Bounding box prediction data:
------------------------------------------------------------
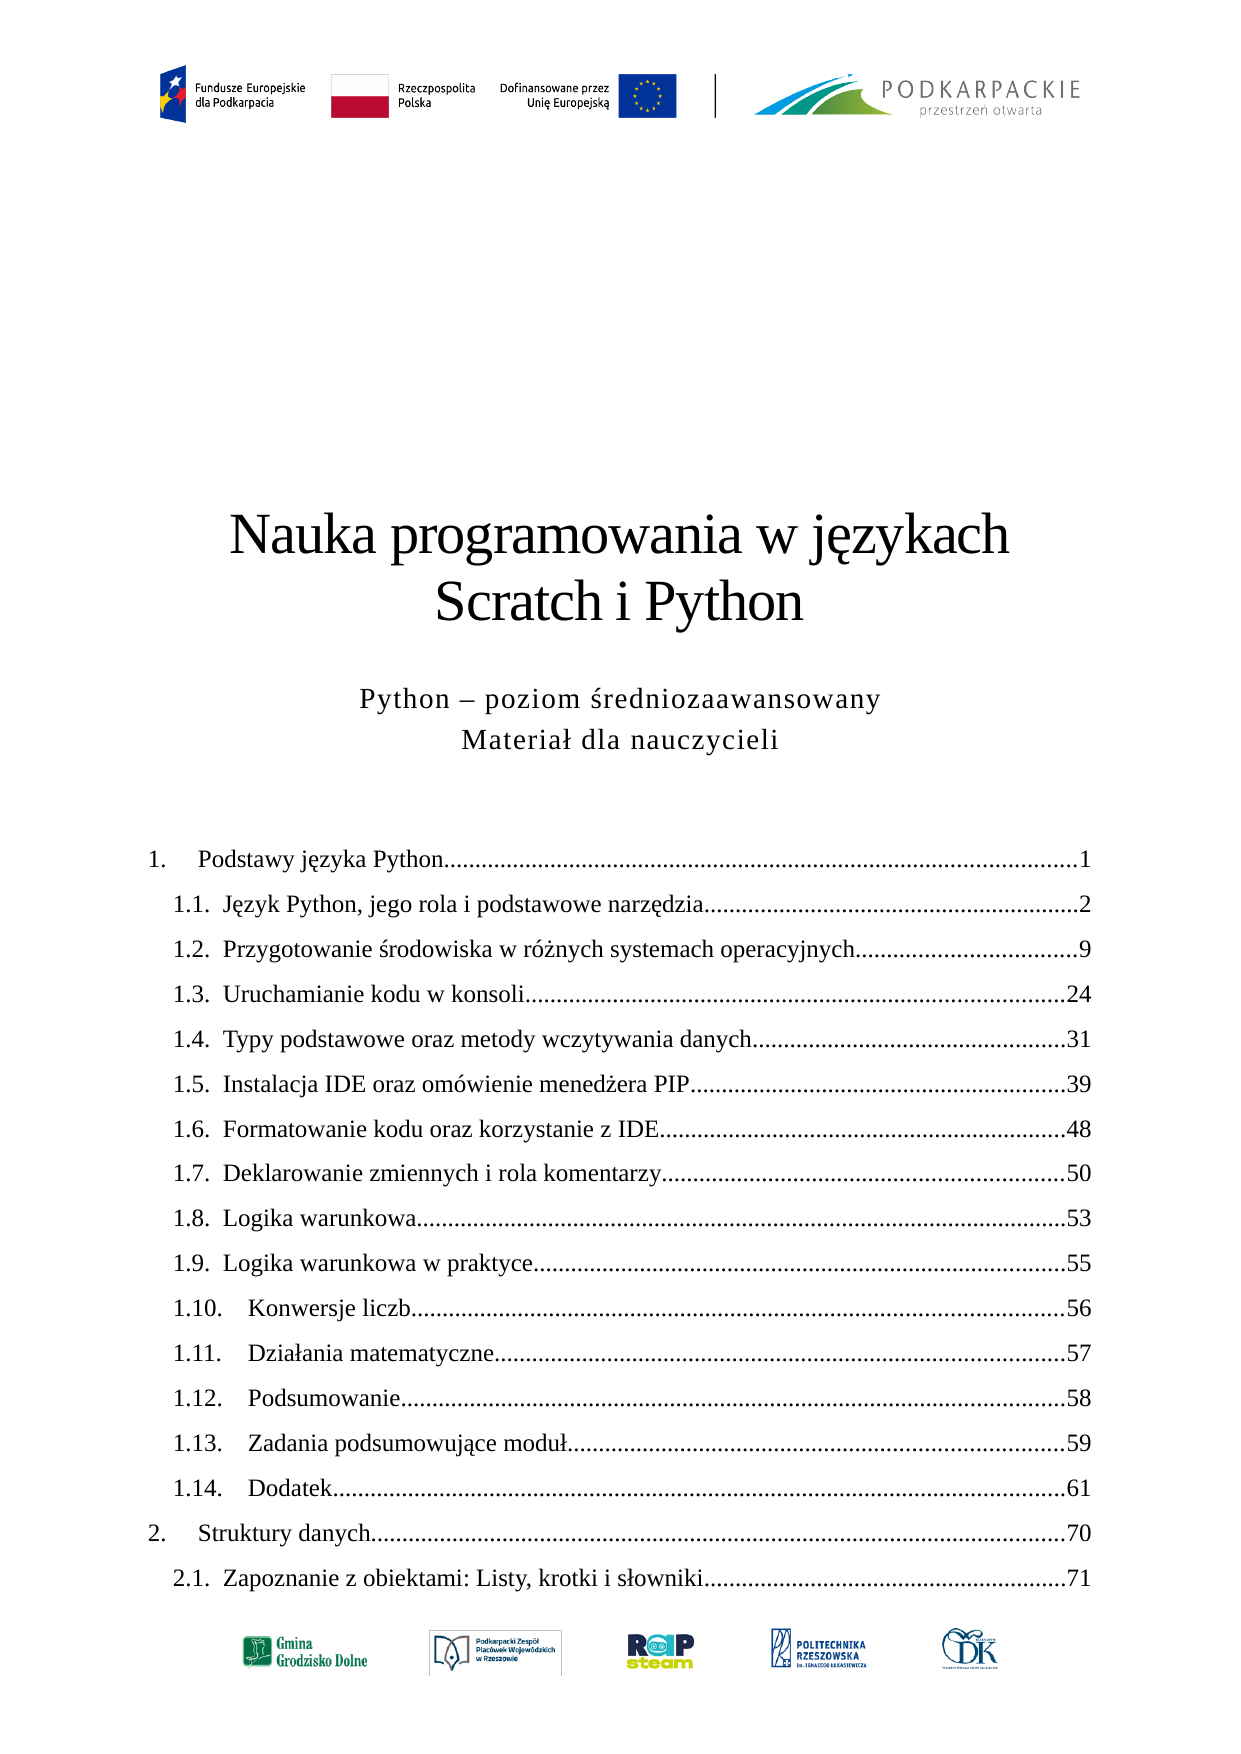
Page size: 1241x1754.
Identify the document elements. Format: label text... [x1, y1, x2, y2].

picture [147, 50, 1093, 138]
subtitle Materiał dla nauczycieli [148, 722, 1092, 755]
subtitle Python – poziom średniozaawansowany [148, 682, 1092, 715]
title Nauka programowania w językach Scratch i Python [148, 499, 1092, 633]
picture [242, 1614, 998, 1681]
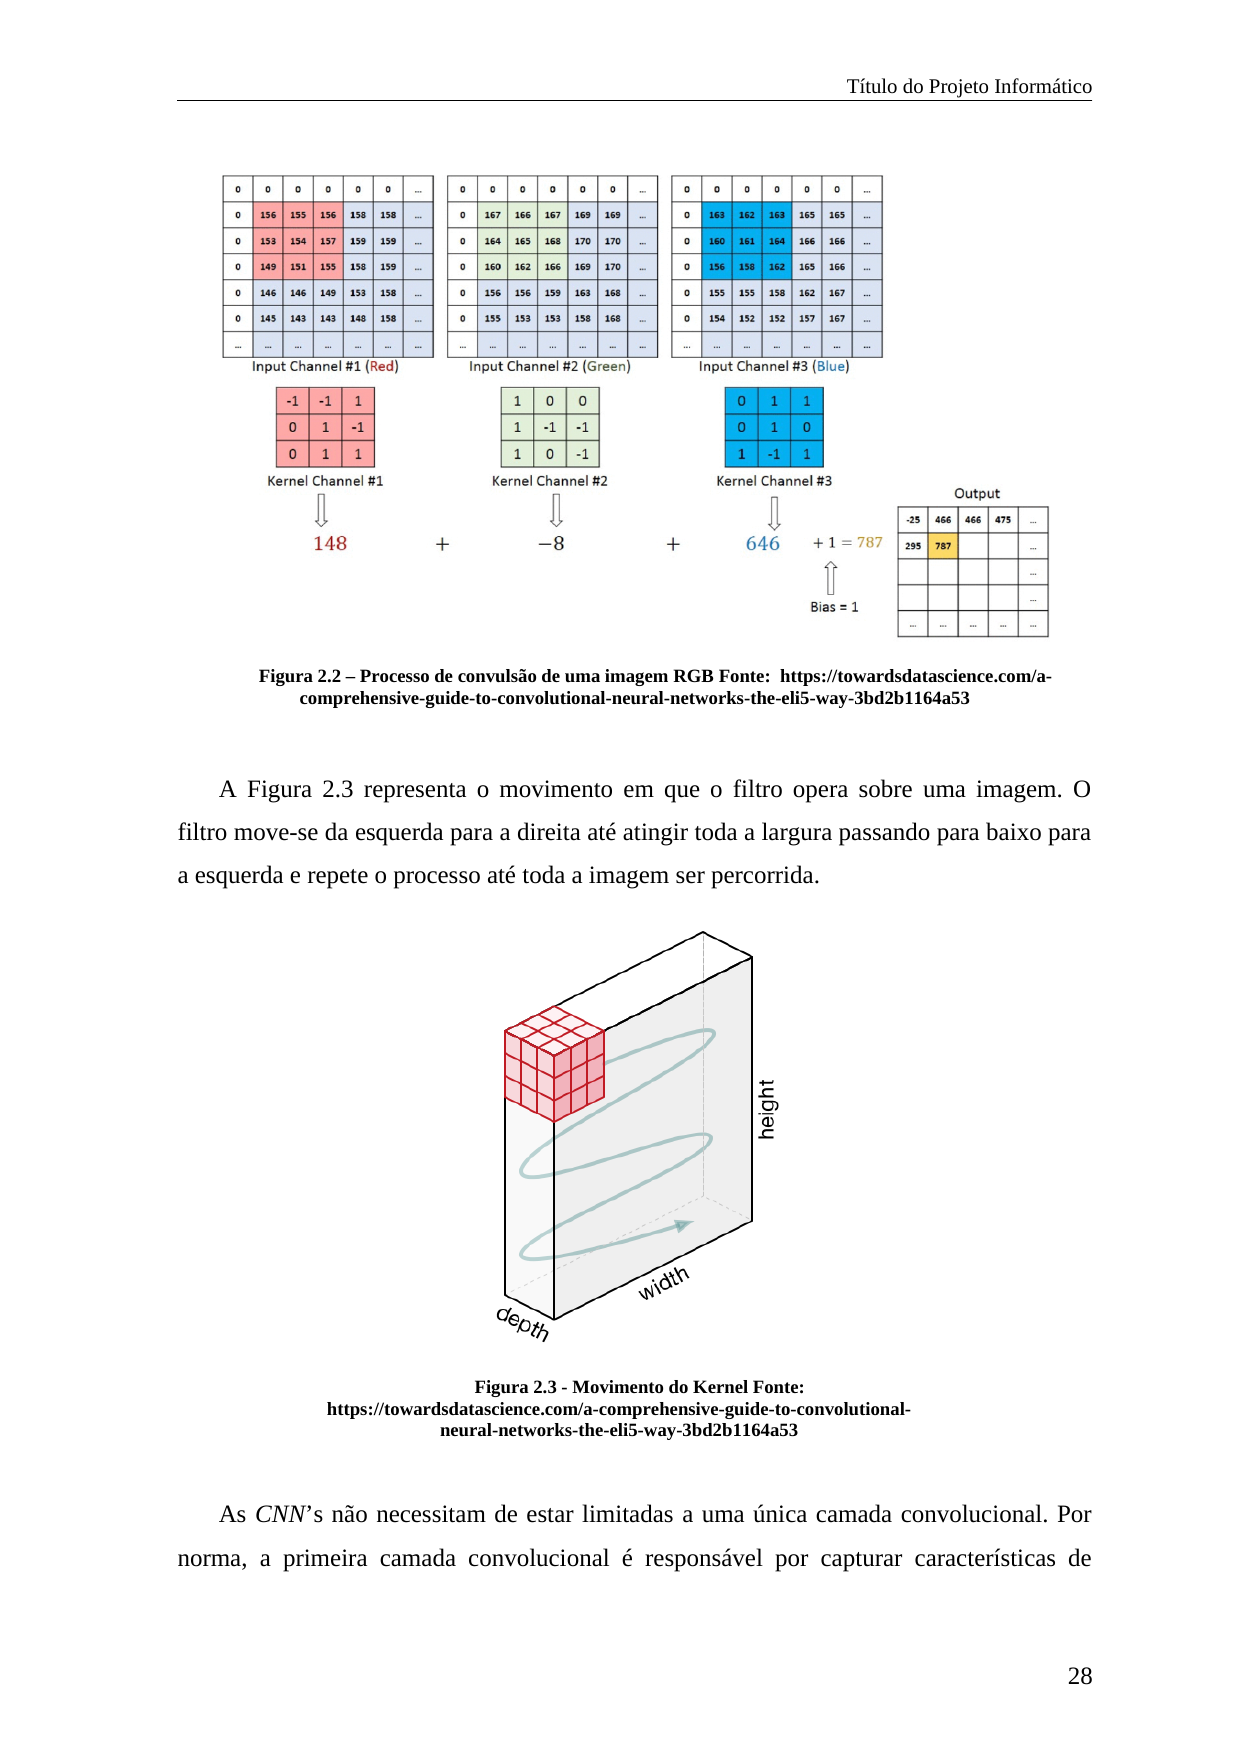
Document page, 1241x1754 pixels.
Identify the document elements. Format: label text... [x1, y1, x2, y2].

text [177, 1499, 1092, 1571]
text A Figura 2-3 representa o movimento em que o filtro opera sobre uma imagem. O filtro move-se da esquerda para a direita até atingir toda a largura passando para baixo para a esquerda e repete o processo até toda a imagem ser percorrida. [177, 774, 1092, 889]
picture [485, 929, 784, 1353]
picture [177, 147, 1093, 657]
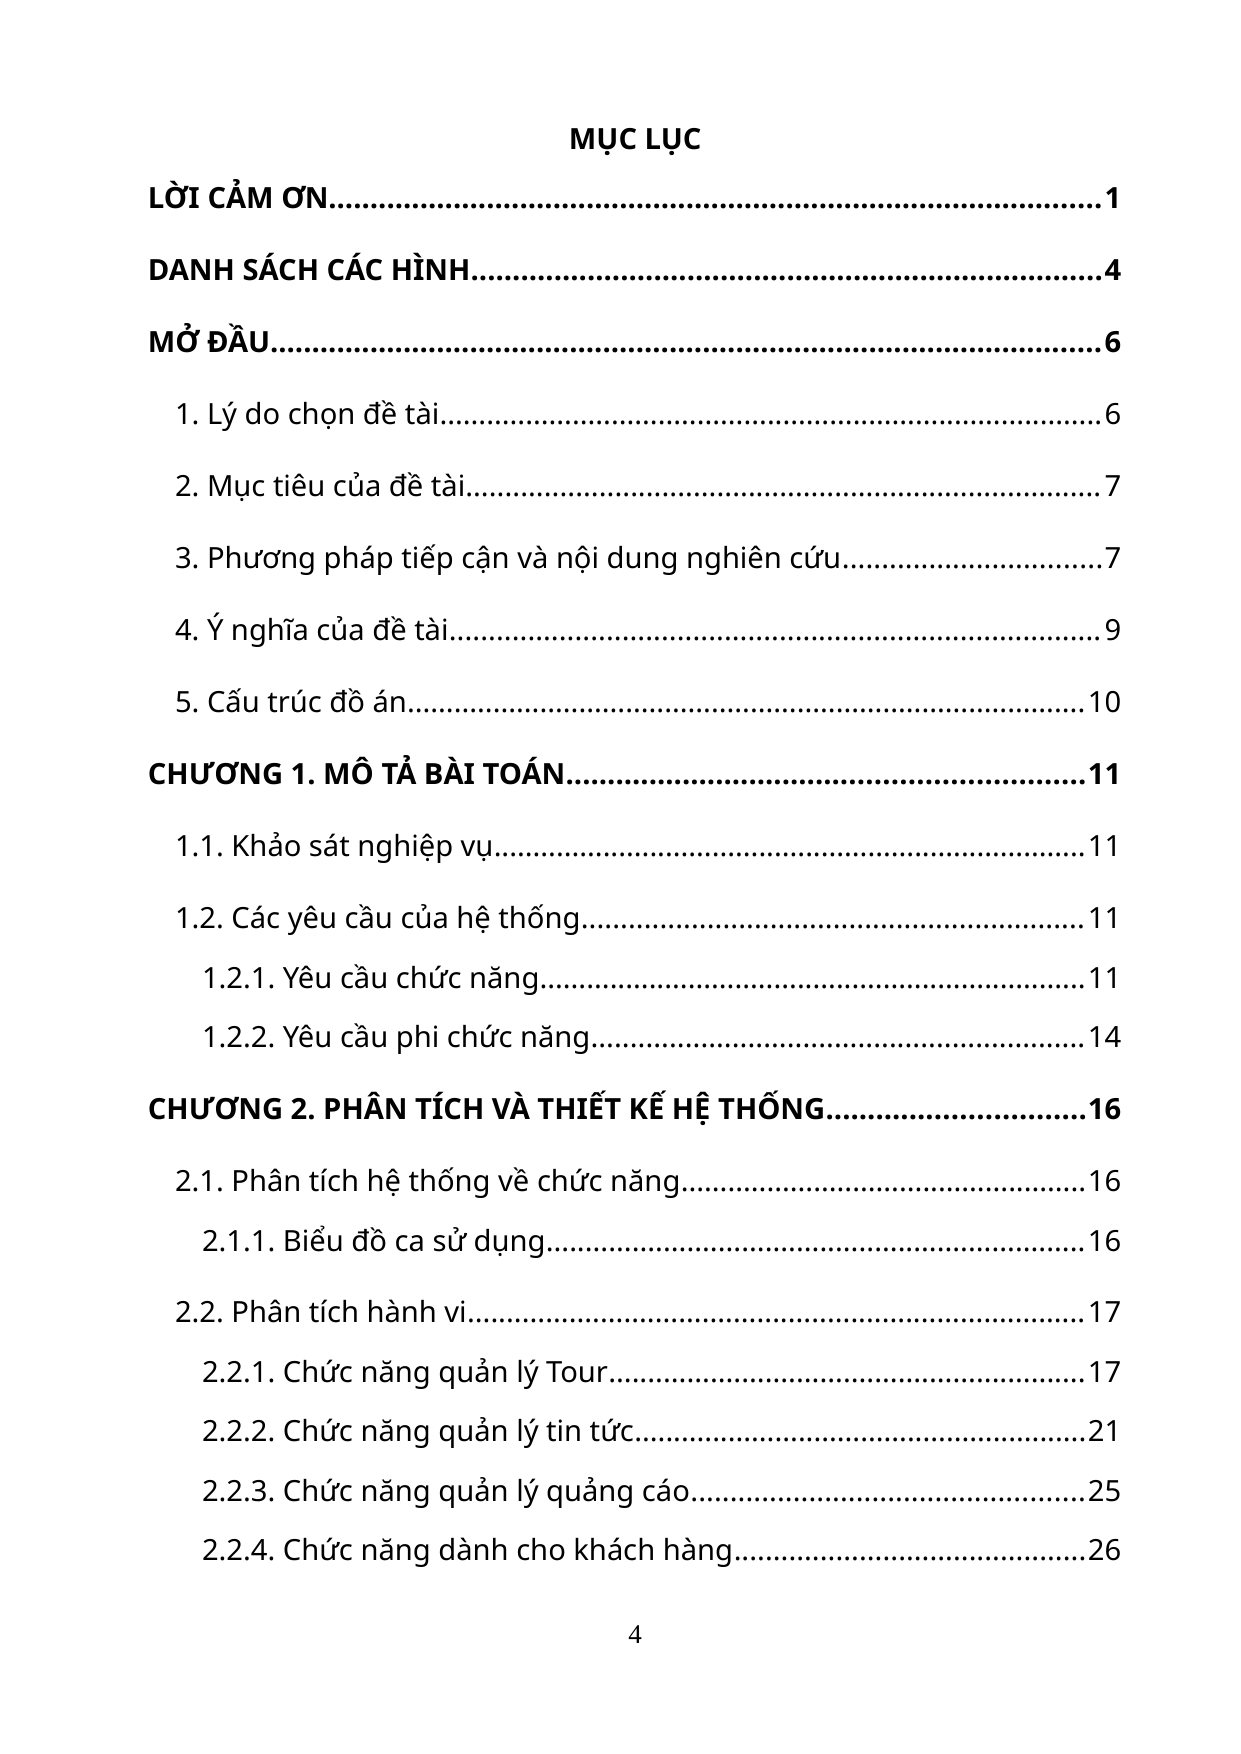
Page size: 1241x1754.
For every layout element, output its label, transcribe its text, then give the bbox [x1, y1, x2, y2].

text 4. Ý nghĩa của đề tài 9 [175, 609, 1122, 649]
text DANH SÁCH CÁC HÌNH 4 [148, 249, 1122, 289]
text 5. Cấu trúc đồ án 10 [175, 681, 1122, 721]
text 1.2.2. Yêu cầu phi chức năng 14 [202, 1016, 1122, 1056]
text LỜI CẢM ƠN 1 [148, 178, 1122, 217]
text 1.2.1. Yêu cầu chức năng 11 [202, 957, 1122, 997]
text CHƯƠNG 2. PHÂN TÍCH VÀ THIẾT KẾ HỆ THỐNG 16 [148, 1088, 1122, 1128]
text 1.1. Khảo sát nghiệp vụ 11 [175, 825, 1122, 865]
text 3. Phương pháp tiếp cận và nội dung nghiên cứu 7 [175, 537, 1122, 577]
text MỞ ĐẦU 6 [148, 322, 1122, 361]
text 2.2.1. Chức năng quản lý Tour 17 [202, 1351, 1122, 1391]
text 2. Mục tiêu của đề tài 7 [175, 466, 1122, 505]
text 2.2. Phân tích hành vi 17 [175, 1292, 1122, 1331]
text 1. Lý do chọn đề tài 6 [175, 393, 1122, 433]
text 2.2.2. Chức năng quản lý tin tức 21 [202, 1411, 1122, 1450]
text 1.2. Các yêu cầu của hệ thống 11 [175, 897, 1122, 937]
text 2.1.1. Biểu đồ ca sử dụng 16 [202, 1220, 1122, 1259]
text MỤC LỤC [148, 118, 1122, 158]
text 2.2.4. Chức năng dành cho khách hàng 26 [202, 1530, 1122, 1569]
text 2.2.3. Chức năng quản lý quảng cáo 25 [202, 1470, 1122, 1510]
text 2.1. Phân tích hệ thống về chức năng 16 [175, 1160, 1122, 1200]
text CHƯƠNG 1. MÔ TẢ BÀI TOÁN 11 [148, 753, 1122, 793]
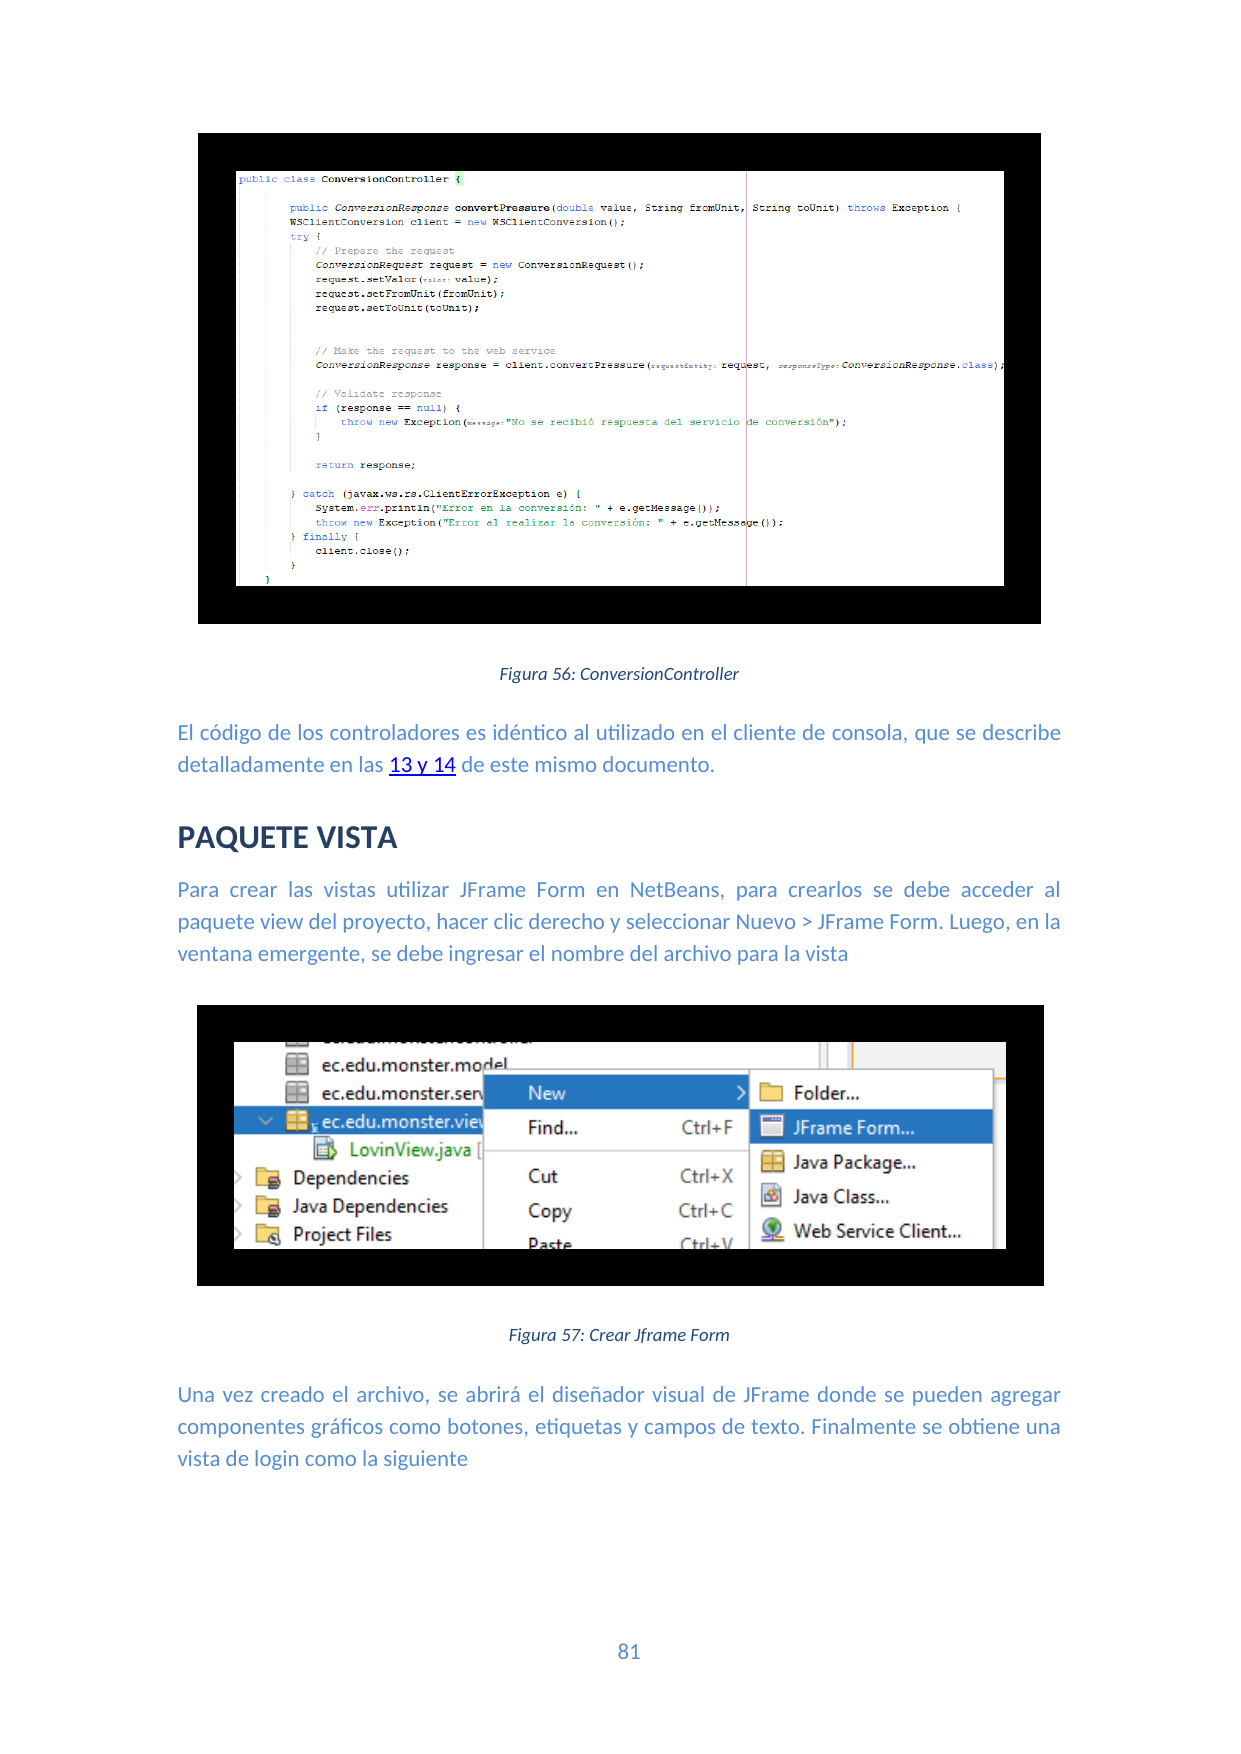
------------------------------------------------------------
WORK INSTRUCTION: Return every entry word for word, but drop any pictures.

ANSWER BOX:
Page size: 1241x1754.
Identify the document elements. Format: label text... [x1, y1, x2, y2].

picture [147, 50, 1093, 138]
subtitle Materiał dla nauczycieli [148, 722, 1092, 755]
subtitle Python – poziom średniozaawansowany [148, 682, 1092, 715]
title Nauka programowania w językach Scratch i Python [148, 499, 1092, 633]
picture [242, 1614, 998, 1681]
Document page, 1241x1754 pixels.
Identify the document elements. Format: label text... [x1, y1, x2, y2].

text [177, 1499, 1092, 1571]
text A Figura 2-3 representa o movimento em que o filtro opera sobre uma imagem. O filtro move-se da esquerda para a direita até atingir toda a largura passando para baixo para a esquerda e repete o processo até toda a imagem ser percorrida. [177, 774, 1092, 889]
picture [485, 929, 784, 1353]
picture [177, 147, 1093, 657]
Page size: 1241x1754.
For every layout element, output its label, transcribe its text, then give the bbox [x1, y1, x2, y2].

text 4. Ý nghĩa của đề tài 9 [175, 609, 1122, 649]
text DANH SÁCH CÁC HÌNH 4 [148, 249, 1122, 289]
text 5. Cấu trúc đồ án 10 [175, 681, 1122, 721]
text 1.2.2. Yêu cầu phi chức năng 14 [202, 1016, 1122, 1056]
text LỜI CẢM ƠN 1 [148, 178, 1122, 217]
text 1.2.1. Yêu cầu chức năng 11 [202, 957, 1122, 997]
text CHƯƠNG 2. PHÂN TÍCH VÀ THIẾT KẾ HỆ THỐNG 16 [148, 1088, 1122, 1128]
text 1.1. Khảo sát nghiệp vụ 11 [175, 825, 1122, 865]
text 3. Phương pháp tiếp cận và nội dung nghiên cứu 7 [175, 537, 1122, 577]
text MỞ ĐẦU 6 [148, 322, 1122, 361]
text 2.2.1. Chức năng quản lý Tour 17 [202, 1351, 1122, 1391]
text 2. Mục tiêu của đề tài 7 [175, 466, 1122, 505]
text 2.2. Phân tích hành vi 17 [175, 1292, 1122, 1331]
text 1. Lý do chọn đề tài 6 [175, 393, 1122, 433]
text 2.2.2. Chức năng quản lý tin tức 21 [202, 1411, 1122, 1450]
text 1.2. Các yêu cầu của hệ thống 11 [175, 897, 1122, 937]
text 2.1.1. Biểu đồ ca sử dụng 16 [202, 1220, 1122, 1259]
text MỤC LỤC [148, 118, 1122, 158]
text 2.2.4. Chức năng dành cho khách hàng 26 [202, 1530, 1122, 1569]
text 2.2.3. Chức năng quản lý quảng cáo 25 [202, 1470, 1122, 1510]
text 2.1. Phân tích hệ thống về chức năng 16 [175, 1160, 1122, 1200]
text CHƯƠNG 1. MÔ TẢ BÀI TOÁN 11 [148, 753, 1122, 793]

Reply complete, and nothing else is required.